*** READING TEXT ***
Failure to proofread is the sign of a dayzed mind.

Peter said...

If you pull down a statue of Ozymandias when he's deposed it's history.

If you smash it thousands of years later it's cultural desecration.

That seems inconsistent, but that's the nature of most objects: when their useful life is over they become junk; somewhat later they become old junk; eventually if they survive they become antiques and a millennium or so after that they become irreplaceable artifacts of some long-gone culture.

garage mahal said...

Further proof that Walker is right to compare those protesters to the terrorists

Perpetual victim status unlocked. What an idiot.

NorthOfTheOneOhOne said...

And I can't look at that and not think about the statue of Saddam Hussein that our military tore down in Bagdhad in April 2003. And what of all those monumental statues of Vladimir Lenin that came in for destruction when the Soviet Union dissolved. Would you like to see them all removed?

So I guess the Allies shouldn't have dynamited that giant swastika at the Nuremburg party rally grounds.

Quaestor said...
***
*WORK INSTRUCTIONS:*
1. Answer these questions from the comment thread:
(a) What does Peter say objects become a millennium or so after they turn into antiques?
(b) In what month and year does NorthOfTheOneOhOne say the military tore down the statue of Saddam Hussein?
(c) According to the comment thread, what did the Allies dynamite at the Nuremburg party rally grounds?
2. List every commenter name in the comment thread that is followed by "said...".
3. Transcribe the comment thread from "If you pull" to "some long-gone culture.", inclusive.
*** THE DATA ***
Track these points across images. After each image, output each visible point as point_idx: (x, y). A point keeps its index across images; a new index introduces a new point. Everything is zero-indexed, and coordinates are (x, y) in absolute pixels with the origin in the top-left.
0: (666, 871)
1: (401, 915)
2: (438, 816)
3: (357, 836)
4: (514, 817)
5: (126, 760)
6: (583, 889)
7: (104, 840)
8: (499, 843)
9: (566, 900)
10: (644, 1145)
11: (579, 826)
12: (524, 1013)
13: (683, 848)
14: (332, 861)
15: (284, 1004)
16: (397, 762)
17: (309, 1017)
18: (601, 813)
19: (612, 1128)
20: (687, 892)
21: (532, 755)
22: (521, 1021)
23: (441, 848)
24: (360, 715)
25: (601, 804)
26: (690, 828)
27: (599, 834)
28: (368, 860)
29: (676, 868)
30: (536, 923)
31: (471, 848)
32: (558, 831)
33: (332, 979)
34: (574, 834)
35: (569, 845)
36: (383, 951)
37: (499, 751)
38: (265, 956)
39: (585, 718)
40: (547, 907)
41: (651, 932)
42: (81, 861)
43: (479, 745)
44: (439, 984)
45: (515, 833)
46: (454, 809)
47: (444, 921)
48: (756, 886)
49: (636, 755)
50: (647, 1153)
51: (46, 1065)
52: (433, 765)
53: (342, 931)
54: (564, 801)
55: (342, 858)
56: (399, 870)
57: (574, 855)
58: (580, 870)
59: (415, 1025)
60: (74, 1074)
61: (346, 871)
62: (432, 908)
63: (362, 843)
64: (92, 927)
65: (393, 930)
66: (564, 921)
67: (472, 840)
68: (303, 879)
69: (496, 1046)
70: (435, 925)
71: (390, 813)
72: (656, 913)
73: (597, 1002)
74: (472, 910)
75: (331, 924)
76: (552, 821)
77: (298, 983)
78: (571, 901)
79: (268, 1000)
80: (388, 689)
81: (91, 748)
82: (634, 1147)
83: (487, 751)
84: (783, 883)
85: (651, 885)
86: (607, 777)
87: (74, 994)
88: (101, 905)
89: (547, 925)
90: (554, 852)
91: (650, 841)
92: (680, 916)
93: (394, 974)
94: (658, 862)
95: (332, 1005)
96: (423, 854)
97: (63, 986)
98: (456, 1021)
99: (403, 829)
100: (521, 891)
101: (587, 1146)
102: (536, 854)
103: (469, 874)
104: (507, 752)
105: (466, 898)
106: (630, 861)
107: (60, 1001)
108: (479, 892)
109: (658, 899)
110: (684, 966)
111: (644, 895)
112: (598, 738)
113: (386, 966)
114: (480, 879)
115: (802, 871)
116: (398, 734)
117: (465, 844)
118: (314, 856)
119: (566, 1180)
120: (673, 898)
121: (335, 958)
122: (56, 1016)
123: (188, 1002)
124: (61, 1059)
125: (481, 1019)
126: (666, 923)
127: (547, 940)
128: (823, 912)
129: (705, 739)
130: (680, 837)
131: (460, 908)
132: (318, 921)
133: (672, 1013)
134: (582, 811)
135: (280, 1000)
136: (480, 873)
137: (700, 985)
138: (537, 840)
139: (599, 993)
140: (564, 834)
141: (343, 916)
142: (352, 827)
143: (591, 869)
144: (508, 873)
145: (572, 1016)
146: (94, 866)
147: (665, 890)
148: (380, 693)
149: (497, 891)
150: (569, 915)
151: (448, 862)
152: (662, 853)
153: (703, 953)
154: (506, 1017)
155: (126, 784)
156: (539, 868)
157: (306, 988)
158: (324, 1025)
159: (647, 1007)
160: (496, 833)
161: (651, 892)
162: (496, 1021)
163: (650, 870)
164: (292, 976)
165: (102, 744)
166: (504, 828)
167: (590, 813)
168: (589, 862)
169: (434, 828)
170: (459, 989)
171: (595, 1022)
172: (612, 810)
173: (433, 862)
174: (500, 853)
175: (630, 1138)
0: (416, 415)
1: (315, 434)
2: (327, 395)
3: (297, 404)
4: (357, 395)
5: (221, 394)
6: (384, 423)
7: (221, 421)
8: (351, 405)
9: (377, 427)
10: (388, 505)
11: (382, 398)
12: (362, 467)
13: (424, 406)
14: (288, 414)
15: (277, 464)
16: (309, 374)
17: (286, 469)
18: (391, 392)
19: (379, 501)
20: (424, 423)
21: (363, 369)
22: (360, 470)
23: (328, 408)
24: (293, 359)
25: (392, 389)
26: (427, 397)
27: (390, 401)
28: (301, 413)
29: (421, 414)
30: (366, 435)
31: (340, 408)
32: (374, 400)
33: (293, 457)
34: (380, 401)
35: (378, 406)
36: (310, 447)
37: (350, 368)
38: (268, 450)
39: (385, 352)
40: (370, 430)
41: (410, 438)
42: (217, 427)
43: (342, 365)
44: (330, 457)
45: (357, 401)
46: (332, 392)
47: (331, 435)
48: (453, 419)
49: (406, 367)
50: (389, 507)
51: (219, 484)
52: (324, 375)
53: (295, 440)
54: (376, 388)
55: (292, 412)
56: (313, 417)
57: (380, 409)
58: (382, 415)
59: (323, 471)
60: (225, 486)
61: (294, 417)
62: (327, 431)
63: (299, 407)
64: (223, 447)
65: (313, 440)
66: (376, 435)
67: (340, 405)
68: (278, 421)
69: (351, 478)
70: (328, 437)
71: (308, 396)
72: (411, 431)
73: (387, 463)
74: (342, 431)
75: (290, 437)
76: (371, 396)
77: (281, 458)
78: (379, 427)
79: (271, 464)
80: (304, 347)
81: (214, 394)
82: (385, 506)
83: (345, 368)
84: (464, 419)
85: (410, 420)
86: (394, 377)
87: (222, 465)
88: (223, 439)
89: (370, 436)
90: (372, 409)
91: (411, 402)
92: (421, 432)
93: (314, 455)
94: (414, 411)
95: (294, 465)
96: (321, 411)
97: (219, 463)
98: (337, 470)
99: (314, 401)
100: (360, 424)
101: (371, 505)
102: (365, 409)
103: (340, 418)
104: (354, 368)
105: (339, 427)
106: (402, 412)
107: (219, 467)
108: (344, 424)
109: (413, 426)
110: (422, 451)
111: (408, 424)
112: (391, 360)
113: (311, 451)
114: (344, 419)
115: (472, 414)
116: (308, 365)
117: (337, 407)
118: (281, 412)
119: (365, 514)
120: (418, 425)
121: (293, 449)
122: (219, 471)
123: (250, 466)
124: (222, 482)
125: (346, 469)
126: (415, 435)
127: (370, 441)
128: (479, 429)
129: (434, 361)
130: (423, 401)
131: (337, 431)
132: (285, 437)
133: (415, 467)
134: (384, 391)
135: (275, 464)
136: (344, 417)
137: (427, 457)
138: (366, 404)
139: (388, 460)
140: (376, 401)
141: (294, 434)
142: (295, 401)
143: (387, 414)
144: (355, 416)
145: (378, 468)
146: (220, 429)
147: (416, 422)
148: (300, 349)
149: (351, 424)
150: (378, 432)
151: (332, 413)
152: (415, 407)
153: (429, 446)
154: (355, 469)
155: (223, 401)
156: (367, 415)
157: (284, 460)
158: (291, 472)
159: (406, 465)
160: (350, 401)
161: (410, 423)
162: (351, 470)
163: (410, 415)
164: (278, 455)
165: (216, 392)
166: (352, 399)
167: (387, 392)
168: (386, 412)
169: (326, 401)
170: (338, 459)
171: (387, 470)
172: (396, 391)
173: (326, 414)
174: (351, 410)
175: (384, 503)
***
*RESPONSES TO THE EXERCISE:*
1.
(a) Irreplaceable artifacts of some long-gone culture.
(b) April 2003.
(c) A giant swastika.

2. Peter, garage mahal, NorthOfTheOneOhOne, Quaestor

3.
If you pull down a statue of Ozymandias when he's deposed it's history.

If you smash it thousands of years later it's cultural desecration.

That seems inconsistent, but that's the nature of most objects: when their useful life is over they become junk; somewhat later they become old junk; eventually if they survive they become antiques and a millennium or so after that they become irreplaceable artifacts of some long-gone culture.